Приезжий был высокий, худой метис, темнолицый, с реденькой бородкой. Черная рубаха означала траур — он недавно овдовел, и от семейной жизни осталось у него одно достояние — Нензинья, маленький человек четырех лет, вернее, начало человека. Это-то достояние и привез он сейчас с собой. Привез, чтобы сдать с рук на руки зажиточному хозяину, владельцу большого поместья, полковнику Жоакиму Леме, который согласился взять девочку на воспитание. Нищий бродяга, подобный ему, Сезарио, которого жизнь бросает то туда, то сюда, в зависимости от того, где можно получить работу, но может воспитывать ребенка.

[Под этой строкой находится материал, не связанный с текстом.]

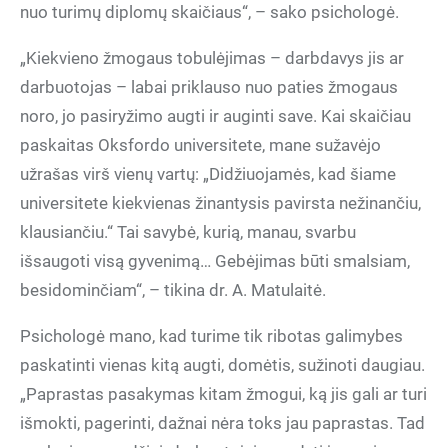
nuo turimų diplomų skaičiaus“, – sako psichologė.
„Kiekvieno žmogaus tobulėjimas – darbdavys jis ar
darbuotojas – labai priklauso nuo paties žmogaus
noro, jo pasiryžimo augti ir auginti save. Kai skaičiau
paskaitas Oksfordo universitete, mane sužavėjo
užrašas virš vienų vartų: „Didžiuojamės, kad šiame
universitete kiekvienas žinantysis pavirsta nežinančiu,
klausiančiu.“ Tai savybė, kurią, manau, svarbu
išsaugoti visą gyvenimą… Gebėjimas būti smalsiam,
besidominčiam“, – tikina dr. A. Matulaitė.
Psichologė mano, kad turime tik ribotas galimybes
paskatinti vienas kitą augti, domėtis, sužinoti daugiau.
„Paprastas pasakymas kitam žmogui, ką jis gali ar turi
išmokti, pagerinti, dažnai nėra toks jau paprastas. Tad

И кроме того, жена, умирая, наказывала, что если ему волей-неволей придется отдать дочку в чужие руки, то лучше всего — полковнику, его крестному. Известный человек в округе, крепкий хозяин, имеет вес в политике, скота у него столько, что никому поблизости и не снилось, а земли под пастбищами — тысячи и тысячи миль… Сезарио попросил одного грамотея отписать крестному письмо. Полковник согласился взять девочку, и отец был теперь спокоен за ее судьбу. В этом богатом доме Нензинья вырастет человеком, а с ним что ее может ожидать? Одна нищета…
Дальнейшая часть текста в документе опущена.